Vorgegebener Text ::
Von der Logik der Macht

Kinder werfen Steine auf Soldaten, die Friedensbewegte fordert den Kampf, der Scheich warnt vor Angriffen der Hamas

aus Gaza-Stadt SUSANNE KNAUL

Ein Sicherheitsrisiko ist dieser Palästinenser offenbar nicht. Barfuß in Plastiksandalen schiebt er gelangweilt mit seinem Besen ein paar Zigarettenkippen zur Seite. Keiner achtet auf ihn. Am Grenzkontrollpunkt Eres ist in diesen Tagen kaum Betrieb. Im so genannten VIP-Büro, in dem sich jeder, der kein palästinensischer Arbeiter ist, melden muss, wenn er in den Gaza-Streifen reisen will, sitzen israelische Soldaten vor ihren Computern und warten auf Kundschaft. Eben kam ein Fernsehteam aus Portugal durch. Zwei junge Frauen mit Fotokameras, kugelsicheren Westen und Helmen kramen ihre Ausweise an den Taschen. In großen Buchstaben steht das Wort „Presse“ auf dem Rücken ihrer Westen. Dass es nur kein Missverständnis gibt. Wir sind nicht Teil des Konfliktes, wir berichten nur darüber.

Der große Platz vor dem VIP-Büro lässt Assoziationen an die DDR aufkommen. Jeder Wagen, der den Gaza-Streifen verlässt, muss über eine Grube fahren, um auch von unten kontrolliert werden zu können. Handgepäck wird durchleuchtet. Auf der anderen Seiten des Platzes, der von Mauern und zum Teil mit Stacheldraht begrenzt wird, trainiert eine Gruppe von Soldaten. Sprinten, fallen lassen, sprinten, fallen lassen. 20 Meter hin, 20 Meter zurück. Der Boden staubt. Jetzt kommen doch noch vier palästinensische Arbeiter, die zu den einigen tausend Glücklichen gehören, die trotz der allgemeinen Sperre nach Israel fahren dürfen. Sie werden von zwei Soldaten bis hinter den Grenzübergang eskortiert.

Material ::
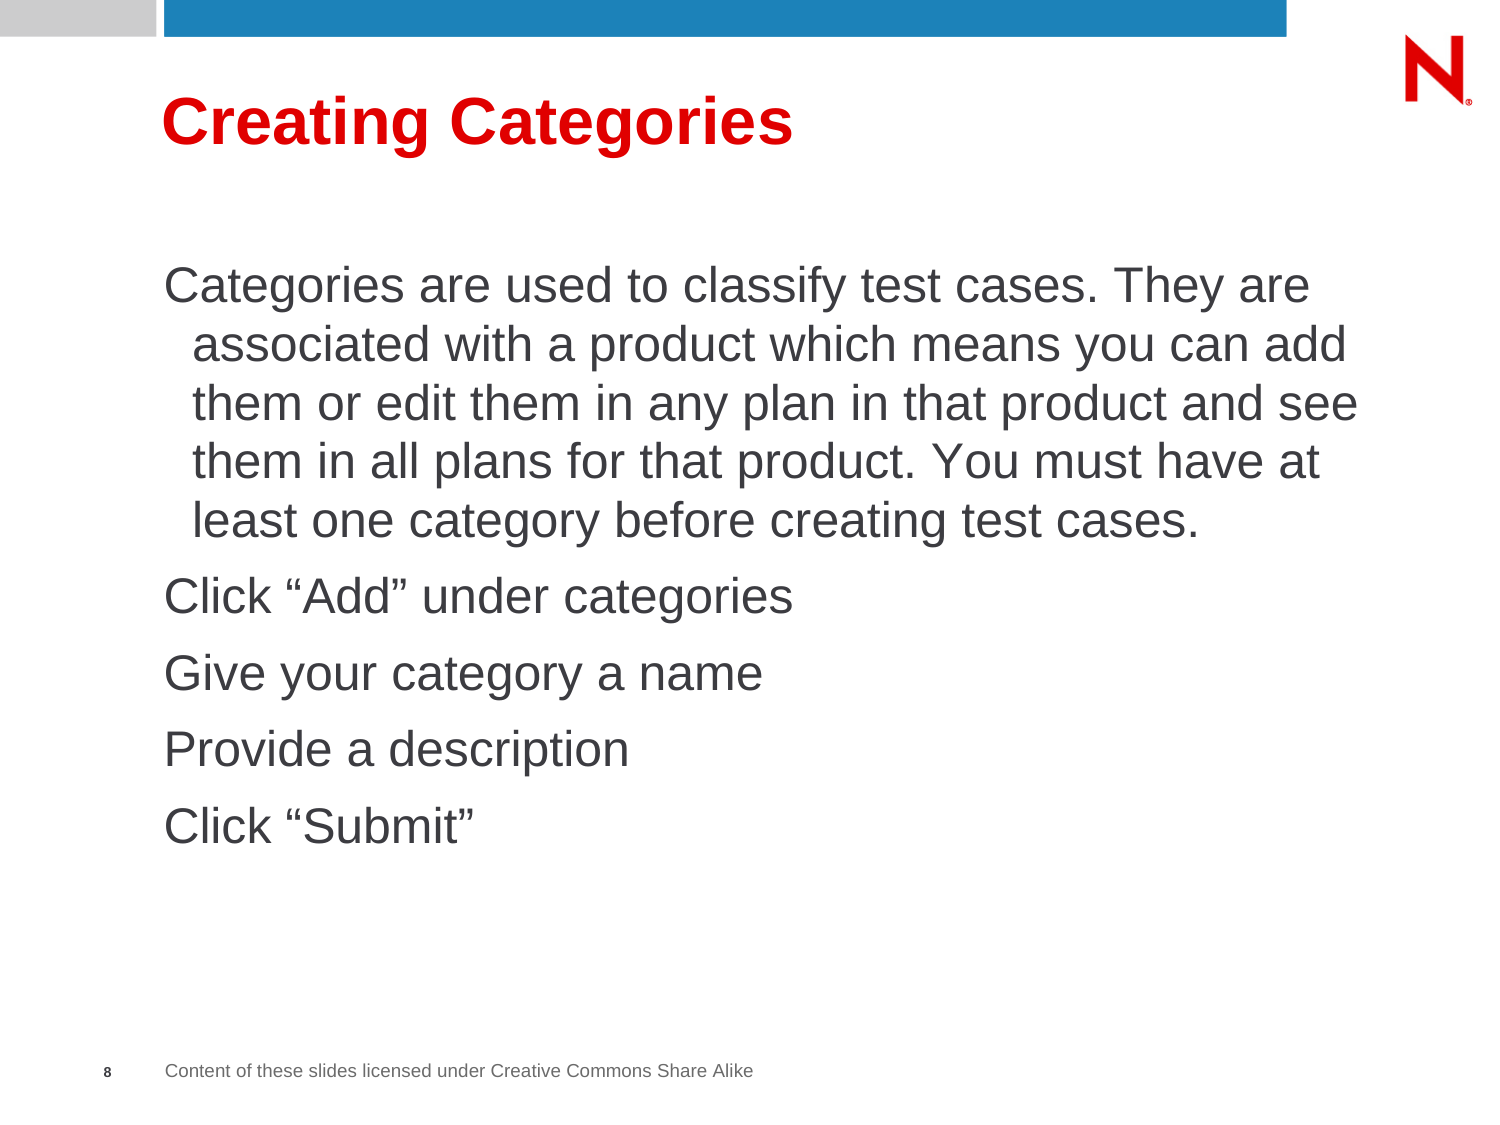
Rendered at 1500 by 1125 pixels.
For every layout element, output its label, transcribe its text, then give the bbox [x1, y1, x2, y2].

Kurze Aufgabe 1 ::
Erkläre anhand des Textes über den Grenzübergang Eres, weshalb jeder Wagen beim Verlassen des Gaza-Streifens über eine Grube fahren muss.
Kurze Aufgabe 2 ::
Aus welchem Land stammt laut dem Text über den Grenzübergang Eres das Fernsehteam, das eben durchgekommen ist?
Kurze Aufgabe 3 ::
Gib aus dem Text über den Grenzübergang Eres den Abschnitt wortgetreu wieder, beginnend mit „aus Gaza-Stadt SUSANNE“ und endend mit „berichten nur darüber.“.

Schriftliche Lösung 1 ::
Jeder Wagen, der den Gaza-Streifen verlässt, fährt über eine Grube, damit er auch von unten kontrolliert werden kann.

Schriftliche Lösung 2 ::
Das Fernsehteam kam aus Portugal.

Schriftliche Lösung 3 ::
aus Gaza-Stadt SUSANNE KNAUL

Ein Sicherheitsrisiko ist dieser Palästinenser offenbar nicht. Barfuß in Plastiksandalen schiebt er gelangweilt mit seinem Besen ein paar Zigarettenkippen zur Seite. Keiner achtet auf ihn. Am Grenzkontrollpunkt Eres ist in diesen Tagen kaum Betrieb. Im so genannten VIP-Büro, in dem sich jeder, der kein palästinensischer Arbeiter ist, melden muss, wenn er in den Gaza-Streifen reisen will, sitzen israelische Soldaten vor ihren Computern und warten auf Kundschaft. Eben kam ein Fernsehteam aus Portugal durch. Zwei junge Frauen mit Fotokameras, kugelsicheren Westen und Helmen kramen ihre Ausweise an den Taschen. In großen Buchstaben steht das Wort „Presse“ auf dem Rücken ihrer Westen. Dass es nur kein Missverständnis gibt. Wir sind nicht Teil des Konfliktes, wir berichten nur darüber.